Je restai sous le porche et je pris plusieurs respirations profondes. Je sentis une boule commencer à se former dans ma gorge et je la repoussai rapidement. Ce n'était pas le moment de pleurer. Alors je fis ce que je faisais d'habitude au lieu de pleurer.
Je lâchai une série de jurons.
"Qu'est-ce qui se passe, putain ? Pourquoi est-ce que ça arrive ? Ça ne PEUT PAS arriver", murmurai-je avec la force d'un hurlement.
"Notre âme sœur", insistait Everly.
"Non, il ne l'est pas", lui répondis-je. "C'est celle de Stella. Il doit y avoir une erreur. Il suffit de passer le dîner comme si de rien n'était, et on verra ça plus tard. Du calme."
Je ne me croyais même pas, Everly non plus, mais je n'avait pas le tempsde m'occuper de cela. Je pris donc deux autres grandes respirations et je retournai dans la maison. Presque arrivée dans la salle à manger, j'entendis la dernière partie de ce que Stella racontait et, une fois de plus, je restai figée sur le seuil de la porte.
"... notre cérémonie d'accouplement aura lieu dans trois mois." Stella leva les yeux vers moi. "Oh, Abigail, je suis désolée. Je n'ai pas pu me contenir plus longtemps. N'es-tu pas heureuse pour nous ?"
Je lui redonnai le même faux sourire. "Bien sûr que je suis heureuse pour vous", répondis-je. "Tu mérites ce qu'il y a de mieux."
Je pris place à la table, ignorant le fait que je me retrouvais assise juste en face d'August. Ses yeux me dévoraient et j'avais l'impression que mon visage était en feu. Je commençai à distribuer la nourriture et à faire passer les assiettes. Je ne parlai pas beaucoup pendant le dîner. Je me contentai d'écouter Stella et Ma parler de toutes les idées qu'elles avaient pour la cérémonie d'accouplement. August ne dit pas grand-chose non plus, mais il commença lentement à mieux cacher son malaise face à la situation.
Il me fallait impérativement ignorer les attouchements qu'ils partageaient, repousser la jalousie qui ne cessait de déferler en moi. Dès que je vis une opportunité, je commençai à débarrasser les assiettes. Alors que j'apportais le dessert, mon téléphone sonna dans ma poche, et je n'eus jamais été aussi reconnaissante.
Je le sortis et je consultai l'écran.
"Je suis vraiment désolée. Je vous prie de m'excuser. C'est important. Je dois le prendre."

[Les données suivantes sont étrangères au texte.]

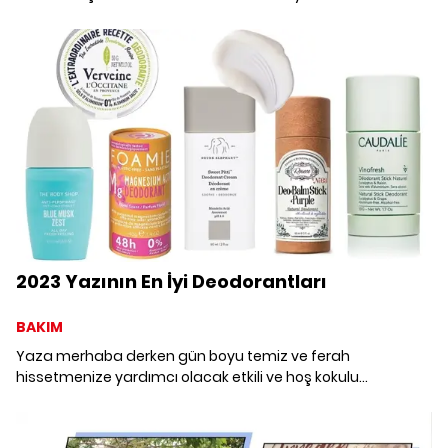
deneyim merkezi kazandırdı. Arkas Sanat Bornova
Mattheys Köşkü'nde, Arkas Halı Koleksiyonu'ndan bir seçkiyi
sanatseverlerle buluşturarak Anadolu kültürünü de yeni
kuşaklara aktarıyor.
2023 Yazının En İyi Deodorantları
BAKIM
Yaza merhaba derken gün boyu temiz ve ferah
hissetmenize yardımcı olacak etkili ve hoş kokulu
deodorantları bir araya getirdik.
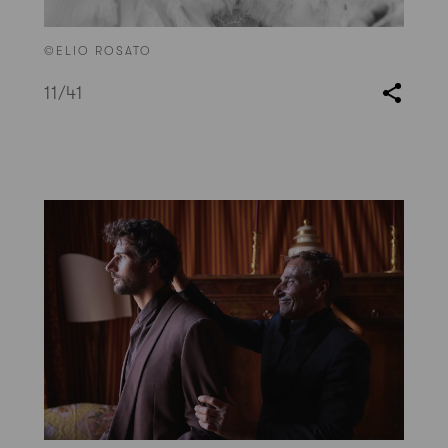
©ELIO ROSATO
11
/41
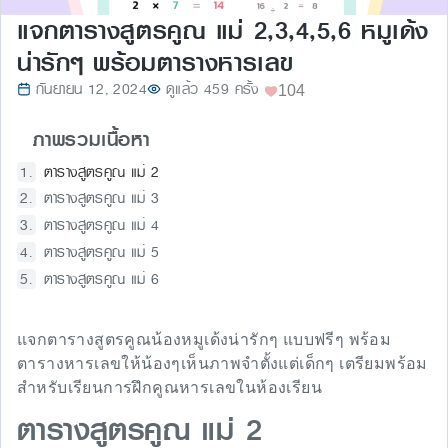
แจกตารางสูตรคูณ แม่ 2,3,4,5,6 หมูเด้ง
น่ารักๆ พร้อมตารางหารเลข
กันยายน 12, 2024
ดูแล้ว 459 ครั้ง
104
ภาพรวมเนื้อหา
ตารางสูตรคูณ แม่ 2
ตารางสูตรคูณ แม่ 3
ตารางสูตรคูณ แม่ 4
ตารางสูตรคูณ แม่ 5
ตารางสูตรคูณ แม่ 6
แจกตารางสูตรคูณน้องหมูเด้งน่ารักๆ แบบฟรีๆ พร้อม
ตารางหารเลขให้น้องๆเห็นภาพจำตั้งแต่เด็กๆ เตรียมพร้อม
สำหรับเรียนการฝึกคูณหารเลขในห้องเรียน
ตารางสูตรคูณ แม่ 2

Ma me fit signe de la main et Stella ne semblait même pas le remarquer. August me jeta un regard noir, mais pour être honnête, je m'en moquais un peu.
Je répondis au téléphone en quittant la salle à manger et en ressortant par la porte de derrière.
"Hé, Colin. Qu'est-ce qu'il y a ?" dis-je en me dirigeant vers le fond de la cour.
"Comment se déroule le dîner ?" me demanda Colin, mon meilleur ami et collègue.
"C'est plein de sensations, c'est sûr", répondis-je, espérant qu'il ne se rende pas compte de l'excitation que je ressentais.
Il se mit à glousser à l'autre bout du fil. "J'ai hâte d'en entendre parler", déclara-t-il avec une pointe de sarcasme. "Je n'aime pas t'interrompre, mais Maya voulait que je vérifie si tu avais terminé les chapitres."
"Oh, euh, oui, je les ai terminés ce matin. Je comptais les réviser encore une fois, mais je peux les envoyer ce soir." Je doutais d'avoir la capacité mentale de m'occuper de l'édition aujourd'hui.
"C'est excellent. Je lui dirai de les surveiller", dit Colin.
"Hmm."
"Hé, tu vas bien,Abigail ?" me demanda Colin.
Je me raidis lorsqu'une odeur alléchante me parvint au nez. Je savais qui se tenait derrière moi. "Oui, il faut que j'y aille. On se parle demain."